Domingo Rodríguez 'El Colorao': “Hay que mirar al pasado para avanzar”

Domingo Rodríguez 'El Colorao'

M.J. Tabar

Arrecife —

Nació en 1964, en una familia de folcloristas de La Vega de Tetir (Fuerteventura). El oído autodidacta de El Colorao (nombrete que ostenta desde chico por la querencia al arrebol que tienen sus cachetes), se empapó de isas y folías durante su infancia. A los 14 años empezó a estudiar música con Casimiro Camacho. No ha parado desde entonces. Hoy es un timplista virtuoso y un extraordinario divulgador que batalla para crear un archivo sonoro de música tradicional canaria.

Pregunta: ¿Cuándo tuvo claro que la música iba a ser su profesión?

Respuesta: Desde pequeño sabía que iba a hacer música de cualquier manera, fuera o no al Conservatorio. Estaba en una orquesta, tenía un trío de boleros, actuábamos en hoteles…Cuando descubrí a Blas Sánchez fue cuando decidí abandonar todos esos trabajos y ponerme a estudiar música.

P: Tenía 20 años cuando se marchó a París para estudiar con él…

R: Sí, leí en el periódico que daba un curso de guitarra en la Casa de Cultura de Arrecife, cogí mi Seat 600 y me fui para Lanzarote. Con Blas me di cuenta de que la guitarra no era un hobby con el que ganarse algún duro: era una profesión. Me quedé alucinado con él y él, conmigo: yo era un pibe de 18 años que no tenía ni idea de solfeo, pero era rápido, cogía las cosas de oído, tenía intuición. Me dijo: “¿Por qué no te vienes a trabajar conmigo?”. Y yo le dije: “Pues porque no tengo perras”. Él mandó una carta al Cabildo de Fuerteventura y yo solicité una beca. Me dieron 400.000 pesetas. Con eso me fui a París y me compré una buena guitarra, que me costó 300.000 pesetas.
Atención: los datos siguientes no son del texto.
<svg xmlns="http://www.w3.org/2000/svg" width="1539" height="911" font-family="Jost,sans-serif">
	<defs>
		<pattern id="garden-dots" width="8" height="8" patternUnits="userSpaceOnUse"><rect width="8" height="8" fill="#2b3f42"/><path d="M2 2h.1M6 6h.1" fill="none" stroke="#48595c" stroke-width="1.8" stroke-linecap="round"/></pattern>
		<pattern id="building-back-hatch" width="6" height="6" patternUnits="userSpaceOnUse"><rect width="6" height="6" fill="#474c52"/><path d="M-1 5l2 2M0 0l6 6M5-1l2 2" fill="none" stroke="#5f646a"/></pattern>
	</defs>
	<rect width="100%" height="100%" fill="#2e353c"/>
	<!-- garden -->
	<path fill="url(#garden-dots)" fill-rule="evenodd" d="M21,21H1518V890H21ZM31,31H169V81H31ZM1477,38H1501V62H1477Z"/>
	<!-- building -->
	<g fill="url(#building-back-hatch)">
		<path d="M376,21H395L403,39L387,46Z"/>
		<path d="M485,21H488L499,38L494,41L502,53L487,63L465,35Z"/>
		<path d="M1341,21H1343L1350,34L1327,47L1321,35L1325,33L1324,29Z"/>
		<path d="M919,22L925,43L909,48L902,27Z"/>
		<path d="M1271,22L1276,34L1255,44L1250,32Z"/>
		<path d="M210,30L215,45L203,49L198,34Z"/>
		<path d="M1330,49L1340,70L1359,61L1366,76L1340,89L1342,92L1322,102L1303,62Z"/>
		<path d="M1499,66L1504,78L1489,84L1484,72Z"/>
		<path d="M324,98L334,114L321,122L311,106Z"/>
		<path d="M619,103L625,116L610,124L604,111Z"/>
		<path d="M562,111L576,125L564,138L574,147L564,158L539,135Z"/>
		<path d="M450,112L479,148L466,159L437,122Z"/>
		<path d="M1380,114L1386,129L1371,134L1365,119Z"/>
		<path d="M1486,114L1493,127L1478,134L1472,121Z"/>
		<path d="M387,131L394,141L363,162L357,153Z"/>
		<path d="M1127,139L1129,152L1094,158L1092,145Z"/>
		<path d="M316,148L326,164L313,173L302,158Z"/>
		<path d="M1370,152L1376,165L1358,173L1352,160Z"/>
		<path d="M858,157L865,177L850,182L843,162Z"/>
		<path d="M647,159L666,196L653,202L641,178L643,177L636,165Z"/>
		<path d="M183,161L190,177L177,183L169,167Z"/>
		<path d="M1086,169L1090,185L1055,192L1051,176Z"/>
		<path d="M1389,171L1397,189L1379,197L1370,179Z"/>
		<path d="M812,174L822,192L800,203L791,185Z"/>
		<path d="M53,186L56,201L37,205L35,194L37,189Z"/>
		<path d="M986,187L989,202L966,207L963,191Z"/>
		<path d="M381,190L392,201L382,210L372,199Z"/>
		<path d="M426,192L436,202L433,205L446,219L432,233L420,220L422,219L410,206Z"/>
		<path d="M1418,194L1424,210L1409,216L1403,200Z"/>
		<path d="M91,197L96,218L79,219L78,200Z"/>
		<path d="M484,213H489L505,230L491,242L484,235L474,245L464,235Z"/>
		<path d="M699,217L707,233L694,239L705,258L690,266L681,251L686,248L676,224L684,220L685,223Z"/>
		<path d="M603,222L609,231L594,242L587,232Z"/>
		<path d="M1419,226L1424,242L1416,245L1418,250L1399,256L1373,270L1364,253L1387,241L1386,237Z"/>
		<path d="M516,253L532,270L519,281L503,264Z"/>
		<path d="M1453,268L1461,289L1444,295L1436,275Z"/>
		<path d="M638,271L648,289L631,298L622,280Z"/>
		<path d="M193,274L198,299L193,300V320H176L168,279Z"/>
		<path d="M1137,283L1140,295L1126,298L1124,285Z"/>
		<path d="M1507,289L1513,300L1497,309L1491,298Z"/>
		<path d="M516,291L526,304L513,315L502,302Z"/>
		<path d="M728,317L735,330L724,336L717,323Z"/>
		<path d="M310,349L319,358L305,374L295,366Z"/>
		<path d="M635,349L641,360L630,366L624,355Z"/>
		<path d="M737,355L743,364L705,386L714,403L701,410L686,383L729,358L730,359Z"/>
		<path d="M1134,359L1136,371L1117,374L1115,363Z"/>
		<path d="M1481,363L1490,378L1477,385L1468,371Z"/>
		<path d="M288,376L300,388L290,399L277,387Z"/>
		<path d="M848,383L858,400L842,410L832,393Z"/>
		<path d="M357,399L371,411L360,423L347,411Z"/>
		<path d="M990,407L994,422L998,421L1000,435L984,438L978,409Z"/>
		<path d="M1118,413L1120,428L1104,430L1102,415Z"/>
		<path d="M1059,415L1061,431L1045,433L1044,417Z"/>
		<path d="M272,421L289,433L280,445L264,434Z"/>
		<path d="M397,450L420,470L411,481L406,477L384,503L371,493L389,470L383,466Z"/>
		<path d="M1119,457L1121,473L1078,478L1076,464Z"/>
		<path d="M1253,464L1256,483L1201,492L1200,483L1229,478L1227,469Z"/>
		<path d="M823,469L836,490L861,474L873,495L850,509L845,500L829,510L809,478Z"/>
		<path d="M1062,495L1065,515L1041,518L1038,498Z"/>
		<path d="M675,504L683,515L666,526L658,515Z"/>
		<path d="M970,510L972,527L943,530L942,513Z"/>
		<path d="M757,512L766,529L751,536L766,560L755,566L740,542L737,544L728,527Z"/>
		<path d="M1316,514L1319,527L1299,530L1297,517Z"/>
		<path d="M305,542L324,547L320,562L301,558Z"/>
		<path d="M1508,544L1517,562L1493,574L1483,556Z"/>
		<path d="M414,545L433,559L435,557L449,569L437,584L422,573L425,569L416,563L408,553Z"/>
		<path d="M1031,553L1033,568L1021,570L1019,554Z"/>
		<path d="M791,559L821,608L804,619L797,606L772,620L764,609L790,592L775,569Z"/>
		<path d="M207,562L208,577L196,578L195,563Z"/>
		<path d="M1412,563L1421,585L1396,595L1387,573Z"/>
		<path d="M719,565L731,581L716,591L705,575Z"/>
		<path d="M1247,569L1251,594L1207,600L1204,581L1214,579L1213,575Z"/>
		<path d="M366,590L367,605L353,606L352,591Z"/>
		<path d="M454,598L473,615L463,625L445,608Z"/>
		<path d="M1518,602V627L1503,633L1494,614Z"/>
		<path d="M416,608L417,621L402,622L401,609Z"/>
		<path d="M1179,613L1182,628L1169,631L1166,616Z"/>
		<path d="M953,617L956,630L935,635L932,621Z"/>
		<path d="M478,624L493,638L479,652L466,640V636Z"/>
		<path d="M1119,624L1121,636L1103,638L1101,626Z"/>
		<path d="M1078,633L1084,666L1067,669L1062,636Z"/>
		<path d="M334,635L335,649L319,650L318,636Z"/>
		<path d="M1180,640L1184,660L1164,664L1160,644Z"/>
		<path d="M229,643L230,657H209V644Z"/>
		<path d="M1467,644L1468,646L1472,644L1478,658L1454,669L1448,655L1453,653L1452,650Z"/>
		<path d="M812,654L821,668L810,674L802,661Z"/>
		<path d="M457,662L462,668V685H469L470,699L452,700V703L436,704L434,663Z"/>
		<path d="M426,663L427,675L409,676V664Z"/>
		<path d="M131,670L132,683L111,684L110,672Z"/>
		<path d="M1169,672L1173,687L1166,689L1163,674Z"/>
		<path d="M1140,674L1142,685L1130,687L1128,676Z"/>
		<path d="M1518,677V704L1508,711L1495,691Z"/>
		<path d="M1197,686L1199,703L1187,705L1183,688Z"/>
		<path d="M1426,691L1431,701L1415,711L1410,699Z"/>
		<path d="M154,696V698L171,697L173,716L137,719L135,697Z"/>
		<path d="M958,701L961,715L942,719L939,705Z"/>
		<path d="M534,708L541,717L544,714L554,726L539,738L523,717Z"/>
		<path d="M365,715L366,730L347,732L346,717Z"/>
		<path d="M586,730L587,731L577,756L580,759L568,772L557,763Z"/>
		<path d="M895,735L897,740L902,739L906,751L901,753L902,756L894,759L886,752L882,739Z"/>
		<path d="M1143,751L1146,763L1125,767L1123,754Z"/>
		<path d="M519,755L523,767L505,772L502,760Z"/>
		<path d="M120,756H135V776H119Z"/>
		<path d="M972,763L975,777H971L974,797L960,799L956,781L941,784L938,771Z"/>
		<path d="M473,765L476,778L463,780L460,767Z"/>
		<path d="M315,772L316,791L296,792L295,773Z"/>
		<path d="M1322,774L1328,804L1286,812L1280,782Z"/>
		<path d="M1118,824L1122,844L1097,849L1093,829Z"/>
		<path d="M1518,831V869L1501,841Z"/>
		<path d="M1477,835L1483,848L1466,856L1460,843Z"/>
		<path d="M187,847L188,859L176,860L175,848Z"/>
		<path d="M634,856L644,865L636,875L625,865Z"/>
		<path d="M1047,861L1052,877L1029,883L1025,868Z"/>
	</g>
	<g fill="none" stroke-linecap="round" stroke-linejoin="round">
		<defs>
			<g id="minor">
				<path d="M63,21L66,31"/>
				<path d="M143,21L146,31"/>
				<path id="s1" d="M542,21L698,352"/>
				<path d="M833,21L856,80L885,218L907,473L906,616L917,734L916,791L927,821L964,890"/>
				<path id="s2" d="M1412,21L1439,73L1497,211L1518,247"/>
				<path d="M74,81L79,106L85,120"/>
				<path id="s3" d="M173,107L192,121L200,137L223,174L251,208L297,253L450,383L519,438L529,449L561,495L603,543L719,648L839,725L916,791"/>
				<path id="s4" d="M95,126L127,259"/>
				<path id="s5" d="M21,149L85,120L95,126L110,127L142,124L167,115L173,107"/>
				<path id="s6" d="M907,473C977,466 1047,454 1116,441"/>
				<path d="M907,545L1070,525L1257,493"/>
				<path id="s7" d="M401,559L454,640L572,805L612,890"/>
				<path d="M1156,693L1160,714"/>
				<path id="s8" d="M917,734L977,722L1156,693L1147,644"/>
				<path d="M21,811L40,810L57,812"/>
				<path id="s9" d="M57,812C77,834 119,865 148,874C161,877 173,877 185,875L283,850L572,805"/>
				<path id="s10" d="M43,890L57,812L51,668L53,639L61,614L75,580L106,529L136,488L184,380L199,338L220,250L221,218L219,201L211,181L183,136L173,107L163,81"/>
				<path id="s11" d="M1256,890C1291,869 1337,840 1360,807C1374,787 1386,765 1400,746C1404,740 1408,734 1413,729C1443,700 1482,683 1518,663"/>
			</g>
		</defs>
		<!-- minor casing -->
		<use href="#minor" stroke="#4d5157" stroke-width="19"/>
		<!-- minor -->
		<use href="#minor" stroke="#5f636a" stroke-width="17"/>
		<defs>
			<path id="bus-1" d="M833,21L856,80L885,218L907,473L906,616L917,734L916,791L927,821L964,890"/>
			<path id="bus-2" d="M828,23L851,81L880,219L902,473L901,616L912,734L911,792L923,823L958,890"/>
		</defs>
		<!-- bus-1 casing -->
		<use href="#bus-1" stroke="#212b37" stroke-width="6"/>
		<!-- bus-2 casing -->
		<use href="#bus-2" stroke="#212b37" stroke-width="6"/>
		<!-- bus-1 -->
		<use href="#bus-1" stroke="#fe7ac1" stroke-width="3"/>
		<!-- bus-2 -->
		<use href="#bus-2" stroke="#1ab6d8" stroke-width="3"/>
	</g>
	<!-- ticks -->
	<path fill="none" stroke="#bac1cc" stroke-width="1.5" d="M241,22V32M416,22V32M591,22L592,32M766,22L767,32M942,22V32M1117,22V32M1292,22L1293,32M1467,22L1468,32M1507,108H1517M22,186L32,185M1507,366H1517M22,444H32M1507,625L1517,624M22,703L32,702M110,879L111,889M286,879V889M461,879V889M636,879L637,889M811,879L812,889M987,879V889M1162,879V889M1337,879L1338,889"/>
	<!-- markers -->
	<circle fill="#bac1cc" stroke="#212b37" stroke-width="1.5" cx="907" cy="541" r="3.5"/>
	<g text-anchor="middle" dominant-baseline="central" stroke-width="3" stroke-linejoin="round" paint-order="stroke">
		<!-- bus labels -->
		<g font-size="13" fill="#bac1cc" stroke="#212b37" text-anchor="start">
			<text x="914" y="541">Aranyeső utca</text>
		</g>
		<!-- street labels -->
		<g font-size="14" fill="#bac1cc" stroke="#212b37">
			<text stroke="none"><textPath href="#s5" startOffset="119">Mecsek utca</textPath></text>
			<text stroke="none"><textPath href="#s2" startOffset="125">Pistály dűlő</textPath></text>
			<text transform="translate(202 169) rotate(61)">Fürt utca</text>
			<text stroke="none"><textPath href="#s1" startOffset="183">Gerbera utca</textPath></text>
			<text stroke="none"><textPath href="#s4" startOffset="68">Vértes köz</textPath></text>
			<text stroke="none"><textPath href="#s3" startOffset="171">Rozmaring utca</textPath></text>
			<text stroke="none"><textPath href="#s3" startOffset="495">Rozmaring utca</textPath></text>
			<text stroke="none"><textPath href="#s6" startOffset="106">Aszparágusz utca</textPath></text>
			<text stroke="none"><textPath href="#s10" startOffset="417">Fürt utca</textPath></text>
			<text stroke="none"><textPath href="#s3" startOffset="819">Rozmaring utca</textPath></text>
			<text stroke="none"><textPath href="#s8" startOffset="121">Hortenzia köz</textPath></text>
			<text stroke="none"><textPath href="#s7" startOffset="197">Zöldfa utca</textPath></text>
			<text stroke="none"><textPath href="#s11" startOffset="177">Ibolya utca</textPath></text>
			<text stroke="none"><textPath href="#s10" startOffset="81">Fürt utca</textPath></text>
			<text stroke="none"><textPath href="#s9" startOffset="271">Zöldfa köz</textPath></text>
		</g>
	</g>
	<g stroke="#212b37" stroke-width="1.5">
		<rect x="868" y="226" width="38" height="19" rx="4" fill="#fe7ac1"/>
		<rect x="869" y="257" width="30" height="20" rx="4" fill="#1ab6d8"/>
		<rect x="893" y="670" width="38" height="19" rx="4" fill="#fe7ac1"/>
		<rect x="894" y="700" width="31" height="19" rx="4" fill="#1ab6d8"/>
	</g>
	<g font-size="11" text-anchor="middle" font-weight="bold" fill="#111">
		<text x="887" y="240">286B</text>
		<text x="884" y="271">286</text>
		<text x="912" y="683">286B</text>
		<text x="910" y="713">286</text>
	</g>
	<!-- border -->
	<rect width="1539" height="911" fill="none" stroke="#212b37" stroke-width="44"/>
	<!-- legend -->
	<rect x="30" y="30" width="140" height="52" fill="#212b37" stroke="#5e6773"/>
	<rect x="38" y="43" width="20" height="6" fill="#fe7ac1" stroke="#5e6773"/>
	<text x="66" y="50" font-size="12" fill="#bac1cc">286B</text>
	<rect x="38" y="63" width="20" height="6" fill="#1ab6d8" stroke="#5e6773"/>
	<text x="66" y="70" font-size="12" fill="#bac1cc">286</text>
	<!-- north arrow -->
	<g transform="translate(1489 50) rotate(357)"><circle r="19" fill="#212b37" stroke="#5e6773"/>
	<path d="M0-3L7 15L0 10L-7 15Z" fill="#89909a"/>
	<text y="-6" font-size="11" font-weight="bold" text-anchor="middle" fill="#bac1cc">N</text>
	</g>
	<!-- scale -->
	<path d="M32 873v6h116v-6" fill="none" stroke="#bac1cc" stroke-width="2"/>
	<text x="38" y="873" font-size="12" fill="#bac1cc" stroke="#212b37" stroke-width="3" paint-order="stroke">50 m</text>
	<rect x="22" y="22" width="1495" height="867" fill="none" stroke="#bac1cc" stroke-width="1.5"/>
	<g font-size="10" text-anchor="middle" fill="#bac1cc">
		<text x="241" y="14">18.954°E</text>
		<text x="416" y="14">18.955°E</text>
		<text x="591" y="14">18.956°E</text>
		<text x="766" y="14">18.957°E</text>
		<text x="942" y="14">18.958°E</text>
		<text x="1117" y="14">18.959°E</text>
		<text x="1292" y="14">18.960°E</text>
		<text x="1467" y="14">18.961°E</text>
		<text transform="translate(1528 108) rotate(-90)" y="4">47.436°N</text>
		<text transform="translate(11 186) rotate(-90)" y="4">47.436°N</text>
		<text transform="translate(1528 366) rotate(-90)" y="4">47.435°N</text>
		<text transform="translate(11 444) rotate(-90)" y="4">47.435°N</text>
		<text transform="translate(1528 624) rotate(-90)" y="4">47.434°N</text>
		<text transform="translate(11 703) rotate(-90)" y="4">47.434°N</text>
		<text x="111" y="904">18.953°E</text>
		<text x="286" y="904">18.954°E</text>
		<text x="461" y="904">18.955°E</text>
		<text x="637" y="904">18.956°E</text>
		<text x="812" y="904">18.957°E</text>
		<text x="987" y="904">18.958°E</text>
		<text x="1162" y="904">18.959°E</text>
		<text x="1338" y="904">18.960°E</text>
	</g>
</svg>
Empecé a tocar en la calle y conocí a Juan Carlos Pérez Brito (con el que sigo tocando). Hacíamos un dúo de guitarras, tocábamos donde podíamos para ganar algún duro.
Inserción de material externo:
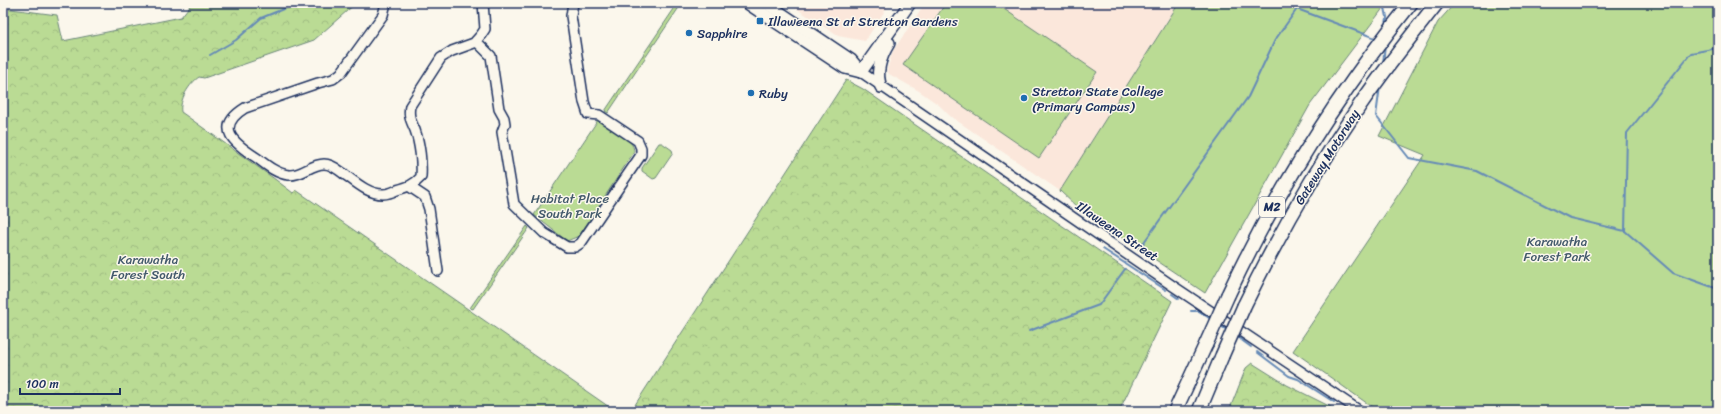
<svg xmlns="http://www.w3.org/2000/svg" width="1721" height="414" font-family="Sriracha,sans-serif">
  <style>
    .built { fill: #fbe7db }
    .grass { fill: url(#grass-tufts); stroke: #6a8579 }
    .forest { fill: url(#forest-crowns); stroke: #6a8579 }
    .park { fill: #badb94; stroke: #6a8579 }
    .lines { fill: none; stroke-linecap: round; stroke-linejoin: round }
    .stream { stroke: #658ab7; stroke-width: 2 }
    .minor-casing { stroke: #1b2f5e; stroke-width: 12 }
    .major-casing { stroke: #1b2f5e; stroke-width: 14 }
    .highway-casing { stroke: #1b2f5e; stroke-width: 16 }
    .minor { stroke: #fbf7ec; stroke-width: 9 }
    .major { stroke: #fbf7ec; stroke-width: 11 }
    .highway { stroke: #fbf7ec; stroke-width: 13 }
    .highway-bridge-casing { stroke: #1b2f5e; stroke-width: 16; stroke-linecap: butt }
    .highway-bridge { stroke: #fbf7ec; stroke-width: 13 }
    .poi-dot { fill: #1f6fb2; stroke: #fbf7ec; stroke-width: 1.5 }
    .labels { text-anchor: middle; dominant-baseline: central; stroke-width: 3; stroke-linejoin: round; paint-order: stroke }
    .shield { fill: #fbf7ec; stroke: #5e6b89; stroke-width: 1 }
    .shield-label { font-size: 12px; font-weight: bold; fill: #1b2f5e }
    .poi-label { font-size: 13px; fill: #1b2f5e; stroke: #fbf7ec; text-anchor: start }
    .street-label { font-size: 13px; fill: #1b2f5e; stroke: #fbf7ec }
    .park-label { font-size: 13px; fill: #435a6c; stroke: #fbf7ec }
  </style>
  <defs>
    <pattern id="grass-tufts" width="24" height="20" patternUnits="userSpaceOnUse"><rect width="24" height="20" fill="#badb94"/><path d="M3 7l-1-3M5 7V3M7 7l1-3M15 17l-1-3M17 17v-4M19 17l1-3" fill="none" stroke="#9fbc82"/></pattern>
    <pattern id="forest-crowns" width="20" height="18" patternUnits="userSpaceOnUse"><rect width="20" height="18" fill="#badb94"/><path d="M2 6a3 3 0 1 1 6 0M12 15a3 3 0 1 1 6 0" fill="none" stroke="#9fbc82"/></pattern>
  </defs>
  <rect width="100%" height="100%" fill="#fbf7ec"/>
  <filter id="ink" filterUnits="userSpaceOnUse"><feTurbulence type="fractalNoise" baseFrequency=".025" numOctaves="2"/><feDisplacementMap in="SourceGraphic" scale="8" xChannelSelector="R" yChannelSelector="G"/><feConvolveMatrix kernelMatrix="1 2 1 2 8 2 1 2 1" color-interpolation-filters="sRGB"/></filter>
  <g filter="url(#ink)">
    <g class="built">
      <path d="M 788,3 L 890,3 L 865,41 L 838,36 Z"/>
      <path d="M 925,3 L 1179,3 L 1060,191 L 950,116 L 939,105 L 919,91 L 889,74 L 887,70 L 893,51 Z"/>
    </g>
    <g class="grass">
      <path d="M 678,3 L 682,3 L 608,113 L 605,111 Z"/>
      <path d="M 527,226 L 529,228 L 473,309 L 470,308 Z"/>
    </g>
    <g class="forest">
      <path d="M 192,3 L 356,3 L 314,40 L 204,78 L 199,77 C 189,84 179,100 181,112 L 276,180 L 293,193 L 296,190 L 615,411 L 3,411 L 3,8 L 57,15 L 63,41 L 181,17 Z"/>
      <path d="M 846,80 L 863,89 L 1172,301 L 1119,411 L 631,411 Z"/>
      <path d="M 1252,363 L 1287,385 L 1339,411 L 1229,411 L 1246,368 Z"/>
    </g>
    <g class="park">
      <path d="M 946,3 L 995,3 L 1097,72 L 1039,158 L 903,65 Z"/>
      <path d="M 1179,3 L 1387,3 L 1310,105 L 1205,293 L 1077,207 L 1060,191 Z"/>
      <path d="M 1455,3 L 1718,3 L 1718,411 L 1378,411 L 1293,351 L 1425,155 L 1379,136 L 1438,22 Z"/>
      <path d="M 598,120 C 610,128 634,137 634,152 L 579,236 L 567,241 L 534,215 Z"/>
      <path d="M 659,143 L 662,143 L 672,150 L 673,153 L 656,178 L 653,179 L 642,171 L 642,168 Z"/>
    </g>
    <g class="lines">
      <g class="stream">
        <path d="M 1384,3 L 1387,17 L 1386,26"/>
        <path d="M 210,55 L 236,40 L 261,18 L 298,3"/>
        <path d="M 1383,63 L 1385,46"/>
        <path d="M 1380,86 L 1376,116 L 1409,158 L 1477,171 L 1570,218 L 1625,231 L 1673,273 L 1718,289"/>
        <path d="M 1625,231 L 1627,133 L 1691,53 L 1718,48"/>
        <path d="M 1103,249 L 1166,290"/>
        <path d="M 1139,249 L 1248,97 L 1275,40 L 1297,9 L 1378,39"/>
        <path d="M 1172,294 L 1179,299"/>
        <path d="M 1191,311 L 1199,311 L 1212,320"/>
        <path d="M 1219,325 L 1227,330"/>
        <path d="M 1029,331 L 1099,305 L 1125,269"/>
        <path d="M 1236,336 L 1251,347"/>
        <path d="M 1257,352 L 1289,376 L 1298,379 L 1334,402"/>
      </g>
      <g class="minor-casing">
        <g id="minor">
          <path d="M 386,3 L 383,15 L 341,73 L 333,79 L 318,83 L 245,108 C 213,128 235,144 257,158 C 266,165 277,174 289,175 C 302,176 311,164 324,164 C 329,164 336,168 340,171 C 353,180 367,194 383,194 C 387,194 393,192 397,190 C 407,187 414,185 421,177 C 422,163 420,144 415,130 C 411,121 408,116 410,106 L 441,58 L 452,51 L 474,43 L 481,35 L 485,29 L 483,3"/>
          <path d="M 476,41 L 491,56 L 499,109 L 504,118 L 505,124 L 502,132 L 514,204 L 544,233 L 567,247 L 575,247 L 581,243 L 641,155 L 641,148 L 638,141 L 599,115 L 588,114 L 584,102 L 571,16 L 573,3"/>
          <path d="M 861,72 L 1173,286 L 1360,411"/>
          <path d="M 410,187 L 425,197 L 429,209 L 438,271"/>
        </g>
      </g>
      <g class="major-casing">
        <g id="major">
          <path d="M 747,3 L 845,68 L 861,72"/>
          <path d="M 766,3 L 851,60 L 861,72"/>
          <path d="M 861,72 L 910,3"/>
          <path d="M 881,87 C 875,72 881,56 889,43"/>
        </g>
      </g>
      <g class="highway-casing">
        <g id="highway">
          <path d="M 1228,295 C 1278,188 1337,95 1411,3"/>
          <path d="M 1244,306 C 1278,236 1316,169 1360,105 C 1384,70 1411,36 1437,3"/>
          <path d="M 1175,411 L 1206,344"/>
          <path d="M 1199,411 L 1222,356"/>
        </g>
      </g>
      <use href="#minor" class="minor"/>
      <use href="#major" class="major"/>
      <use href="#highway" class="highway"/>
      <g class="highway-bridge-casing">
        <g id="highway-bridge">
          <path d="M 1206,344 L 1228,295"/>
          <path d="M 1222,356 L 1244,306"/>
        </g>
      </g>
      <use href="#highway-bridge" class="highway-bridge"/>
    </g>
  </g>
  <g class="poi-dot">
    <rect x="756" y="17" width="8" height="8" rx="2"/>
    <circle cx="689" cy="33" r="4"/>
    <circle cx="751" cy="93" r="4"/>
    <circle cx="1024" cy="98" r="4"/>
  </g>
  <g class="labels">
    <rect class="shield" x="1259" y="197" width="26" height="20" rx="3"/>
    <g class="shield-label">
      <text x="1272" y="207">M2</text>
    </g>
    <g class="poi-label">
      <text x="768" y="21">Illaweena St at Stretton Gardens</text>
      <text x="697" y="33">Sapphire</text>
      <text x="1032" y="91">Stretton State College<tspan x="1032" dy="15">(Primary Campus)</tspan></text>
      <text x="759" y="93">Ruby</text>
    </g>
    <g class="street-label">
      <text transform="translate(1327 157) rotate(-58)">Gateway Motorway</text>
      <text transform="translate(1117 231) rotate(34)">Illaweena Street</text>
    </g>
    <g class="park-label">
      <text x="570" y="198">Habitat Place<tspan x="570" dy="15">South Park</tspan></text>
      <text x="1557" y="241">Karawatha<tspan x="1557" dy="15">Forest Park</tspan></text>
      <text x="148" y="259">Karawatha<tspan x="148" dy="15">Forest South</tspan></text>
    </g>
  </g>
  <rect width="1721" height="414" fill="none" stroke="#fbf7ec" stroke-width="16"/>
  <rect x="8" y="8" width="1705" height="398" fill="none" stroke="#1b2f5e" stroke-width="1.5" filter="url(#ink)"/>
  <path d="M20 388v6h100v-6" fill="none" stroke="#1b2f5e" stroke-width="2"/>
  <text x="26" y="388" font-size="12" fill="#1b2f5e" stroke="#fbf7ec" stroke-width="3" paint-order="stroke">100 m</text>
</svg>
P: ¿Cómo fue aquella aventura?

R: Cuando llegué no tenía ni idea de francés. Había pasado todo mi bachiller estudiando inglés. Me dejaron una habitación el centro, en Saint Michel, muy cerca de Notre Dame. Era un cuarto de criado, pequeñito, de 3 x 2 metros, con un lavamanos y una cocinilla de un fogón. Escuchaba la radio para habituarme al idioma, empecé a hacer amigos y de vez en cuando íbamos a una casa, llevábamos cada uno una botellita de vino y tocábamos y cantábamos. Como la soledad también era grande, bajaba al metro. Allí conocí a mucho peruano, mucho chileno que hacía música andina, que me encantaba.

P: ¿Es verdad que el Metro tiene una acústica estupenda?

R: Cuando estás, haciendo vagones, con esa escandalera, tienes que llevar más risa que técnica. Tienes que estar contento para que la gente pague por esa alegría, que es lo que le falta a las grandes ciudades. La acústica buena era los domingos, cuando no había nadie y algún que otro bohemio se ponía en los pasillos a tocar el saxo. Me gustaba llevarme mi almuerzo en una fiambrera y comer allí, escuchando, estudiando guitarra.

P: Luego marchó a Madrid para dar clase con Jorge Cardoso.

R: Me encantaba lo que hacía ese compositor y pensé en irme a Argentina a trabajar con él, pero casualmente estaba en Madrid. Ahorré y me fui a trabajar con él. Aprendí las formas musicales latinoamericanas, que como canario me apasionan, y a aplicarlas a mi forma de entender la música.

P: ¿Cuándo decide agarrar el timple y concentrarse en él?

R: Cuando era un pibe, en los descansos de las actuaciones de los hoteles, le quitaba el timple al timplista y me ponía a tocar a mi manera. Así me salieron los rasgueos: sin querer, poquito a poco. Cuando llegué a Tenerife me di cuenta de que el del timple era un camino virgen y me pareció un reto mucho más tentador que el de la guitarra.